During the review, Colombia and Luxembourg both emphasized the importance of applying FPIC in matters concerning the lands and livelihoods of Indigenous Peoples. Colombia urged Malaysia “to apply the principle of FPIC to issues related to the lands and livelihoods of Indigenous Peoples.” Luxembourg echoes the importance of FPIC concerning the land and livelihoods of Indigenous Peoples and urges Malaysia to “integrate and apply the principle of FPIC to better protect the land rights of Indigenous Peoples.” The FPIC principle ensures that Indigenous Peoples have a say in decisions that affect them, and their consent must be obtained before any development projects or policies are implemented on their traditional lands and territories. 

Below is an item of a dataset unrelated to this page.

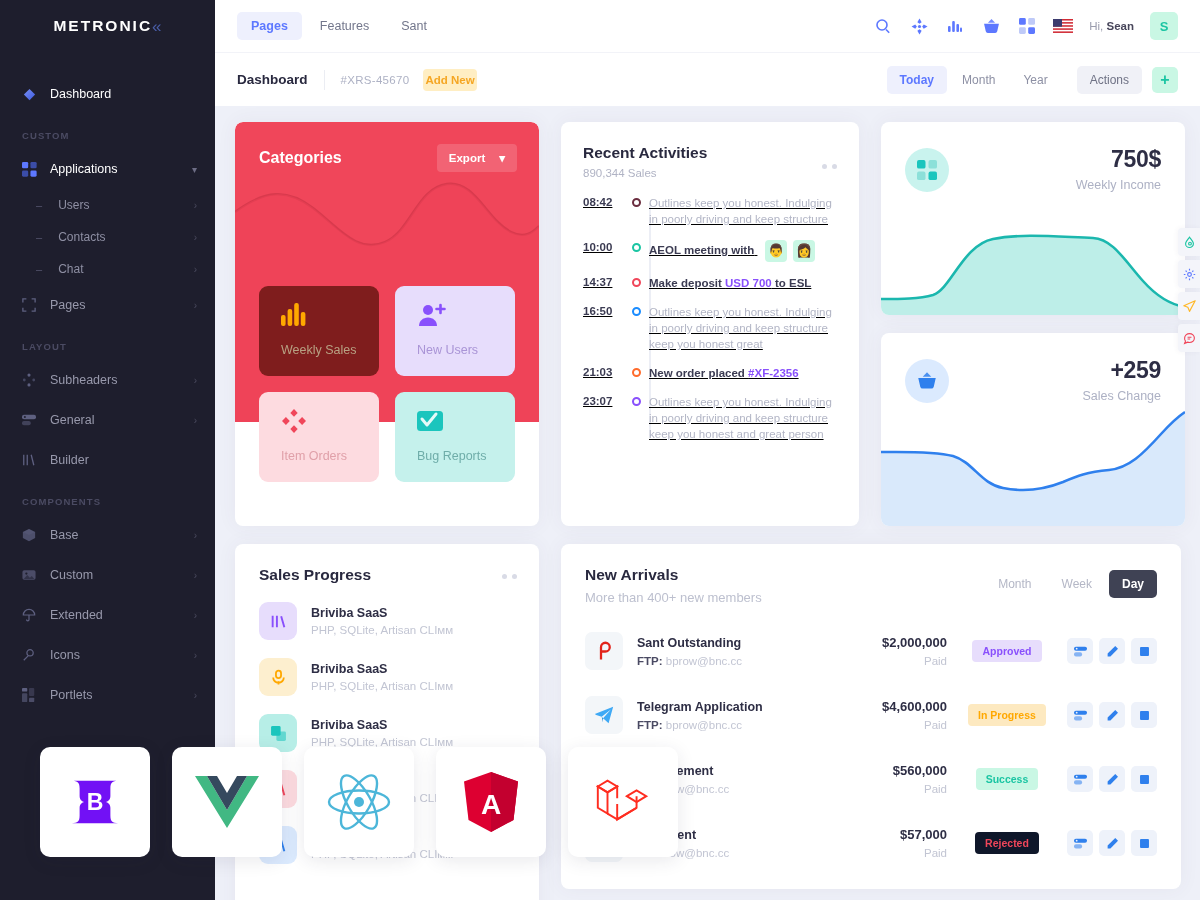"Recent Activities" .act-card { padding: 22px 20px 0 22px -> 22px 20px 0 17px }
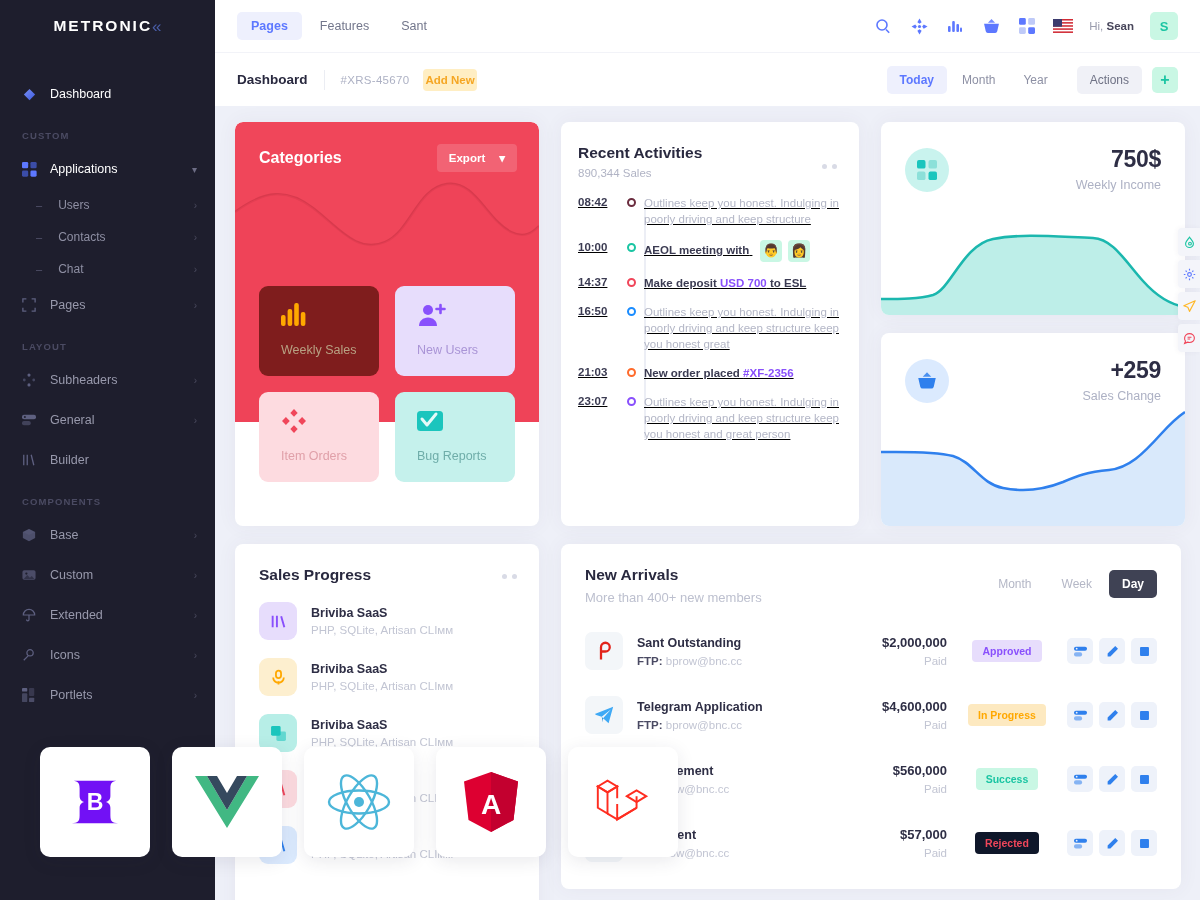"Rejected" span.na-badge { background: #0f172a -> #fef9c3 }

Likewise, the inequalities faced by Indigenous Peoples in areas such as health, education, and well-being were also among the top priorities of discussion. New Zealand recommended that Malaysia “continue its work to address the disparities that disproportionately affect Indigenous Peoples, especially in the areas of health, well-being, and education, and continue efforts to preserve Indigenous cultural identities." The cultural identity, heritage, and rights of Malaysia's Indigenous Peoples to practice their religious faith are in danger as a result of the government's assimilation program, according to stakeholders' reports. Brazil, on this note, urged Malaysia ‘to implement public policies to protect indigenous cultural identity, fulfill human rights, and ensure proper access to basic needs.” 

Malaysia voted in favor of adopting the UN Declaration on the Rights of Indigenous Peoples (UNDRIP) in 2007. However, Indigenous Peoples, collectively known as Orang Asal, with over 100 different ethnic and sub-ethnic groups across Malaysia, experience an array of rights violations, including a lack of recognition of their ancestral and customary lands. Indigenous Peoples in Malaysia also face limitations to their self-government, autonomy, or self-determination to influence policies and decision-making. In this regard, Paraguay called on Malaysia to “adopt measures to protect and respect the identity and self-determination of indigenous peoples.”

During the session, recommendations were also made to the Malaysian government urging it to improve the protection and promotion of the rights of Indigenous communities in areas like healthcare, education, and cultural heritage. The Russian Federation called on Malaysia to "continue to take steps to protect and promote the rights of indigenous communities," highlighting the need for further action. The Maldives echoed this sentiment, urging Malaysia to "build on existing efforts to improve access to quality healthcare and education for indigenous communities." Additionally, The Gambia recommended "enhancing the protection of minority rights, including Indigenous Peoples, ethnic, and religious minorities, ensuring equal opportunities, and preserving cultural heritage." Cabo Verde also made a broader recommendation, calling on Malaysia to "commit to creating conditions for access to basic public services and employment for vulnerable groups of the population, in particular, indigenous groups and migrants." 

The Malaysian delegation, under the leadership of Dato' Bala Chandran Tharman, Deputy Secretary-General (Multilateral Affairs), acknowledged the recommendations and described the government's ongoing efforts to address the raised concerns. Responding to concerns, representatives from Malaysia's Ministry of Rural and Regional Development acknowledged ongoing efforts and stakeholder engagement in creating a comprehensive Indigenous development policy. "In promoting the land rights of Aboriginal communities in Peninsula Malaysia, the federal government and state authorities are collaborating to gazette the Aboriginal areas and reserves, and various programs are being introduced, including infrastructure development, the creation of villages, the regrouping of traditional villages, and structured settlements," stated the Malaysian delegation. Malaysia will now analyze these recommendations and provide its responses before the 56th session of the Human Rights Council, scheduled for June-July 2024.